(WHAT THE TASK ASKS)
Every record should be copied exactly, except that pictures are to be omitted.
++++ EXCERPTED DATA
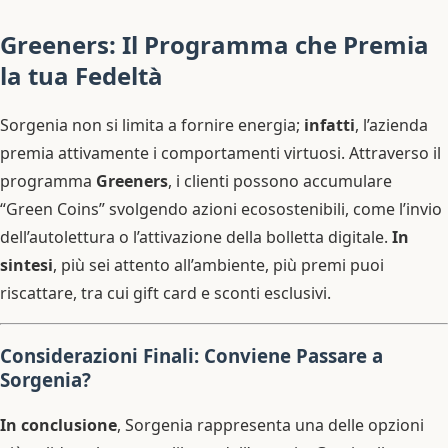
Greeners: Il Programma che Premia
la tua Fedeltà
Sorgenia non si limita a fornire energia;
infatti
, l’azienda
premia attivamente i comportamenti virtuosi. Attraverso il
programma
Greeners
, i clienti possono accumulare
“Green Coins” svolgendo azioni ecosostenibili, come l’invio
dell’autolettura o l’attivazione della bolletta digitale.
In
sintesi
, più sei attento all’ambiente, più premi puoi
riscattare, tra cui gift card e sconti esclusivi.
Considerazioni Finali: Conviene Passare a
Sorgenia?
In conclusione
, Sorgenia rappresenta una delle opzioni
++++++++
(SOLUTION TO THE PROBLEM)
Greeners: Il Programma che Premia
la tua Fedeltà
Sorgenia non si limita a fornire energia;
infatti
, l’azienda
premia attivamente i comportamenti virtuosi. Attraverso il
programma
Greeners
, i clienti possono accumulare
“Green Coins” svolgendo azioni ecosostenibili, come l’invio
dell’autolettura o l’attivazione della bolletta digitale.
In
sintesi
, più sei attento all’ambiente, più premi puoi
riscattare, tra cui gift card e sconti esclusivi.
Considerazioni Finali: Conviene Passare a
Sorgenia?
In conclusione
, Sorgenia rappresenta una delle opzioni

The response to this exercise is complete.